It still happens all the time.  I go to see a family in the hospital (and they can be from anywhere) and as I take their history, the parents begin their recitation of what brought their son or daughter to this juncture in the first place.

It often starts subtly: increased alone time as a result of less interest in social activities, more time spent on homework and “fitness” or sport.  Eating “healthy”.  Who can argue with eating healthy and homework?  Then the vegetarianism.  Again, who can really argue with that?

Next you go clothes shopping for school and discover you have to buy a size or two smaller than last year.  You voice your concern.  They laugh it off, “Mom, please… don’t be crazy… I’m just fine.”  Then one day you accidentally walk into the shower room and you can’t believe your eyes: the flesh has melted away.  Your formerly normal sized (small sized? big sized?) child is now a waif and arguing vociferously with you as you try to institute more food.  Maybe they complain about stomach pains.  You take them to the pediatrician or family doctor.  Yup.  The weight is down.  The doctor has a “heart to heart” talk with them about health and the need for good food and tells you to back off.  “I’ll check you again in a month.” A month!?

§ SOURCE MATERIAL:
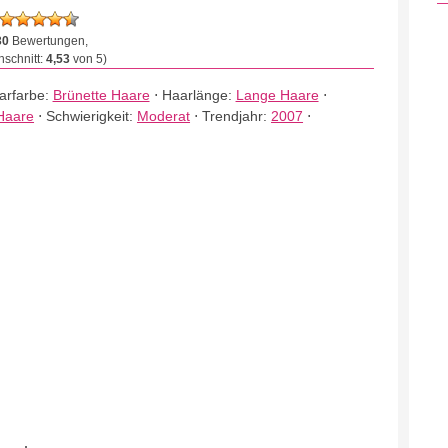
30
Bewertungen,
schnitt:
4,53
von 5)
arfarbe:
Brünette Haare
⋅
Haarlänge:
Lange Haare
⋅
Haare
⋅
Schwierigkeit:
Moderat
⋅
Trendjahr:
2007
⋅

§ PROBLEM SET:
1. In the passage about a child's weight loss, how long does the doctor say to wait before checking the child again?
2. Reproduce the passage about a child's weight loss word for word, from "It often starts" to "argue with that?".
3. Write the next part of the passage about a child's weight loss, picking up after its final sentence.

§ RESPONSES BY TASK:
1. A month.

2.
It often starts subtly: increased alone time as a result of less interest in social activities, more time spent on homework and “fitness” or sport.  Eating “healthy”.  Who can argue with eating healthy and homework?  Then the vegetarianism.  Again, who can really argue with that?

3.
This is surely my pet peeve:  “I’ll see you in a month.”  Worlds can change in the life of a child in four weeks.  But not to be an “alarmist”, and not to worsen the arguments which have now begun in earnest over food, you bite your tongue and doubt your parenting.

Two weeks later you can’t stand it any more and call the doctor back.  You get the nurse who listens kindly and then schedules your child with the clinic dietician and/or therapist… or maybe recommends the one across town.  You go along too, but they won’t really include you in the conversation. It’s private. The professionals need to connect with the patient, establish rapport, etc. You start eating vicariously, as you see little appreciable effect of these sessions over the next two weeks and you are seriously stressed.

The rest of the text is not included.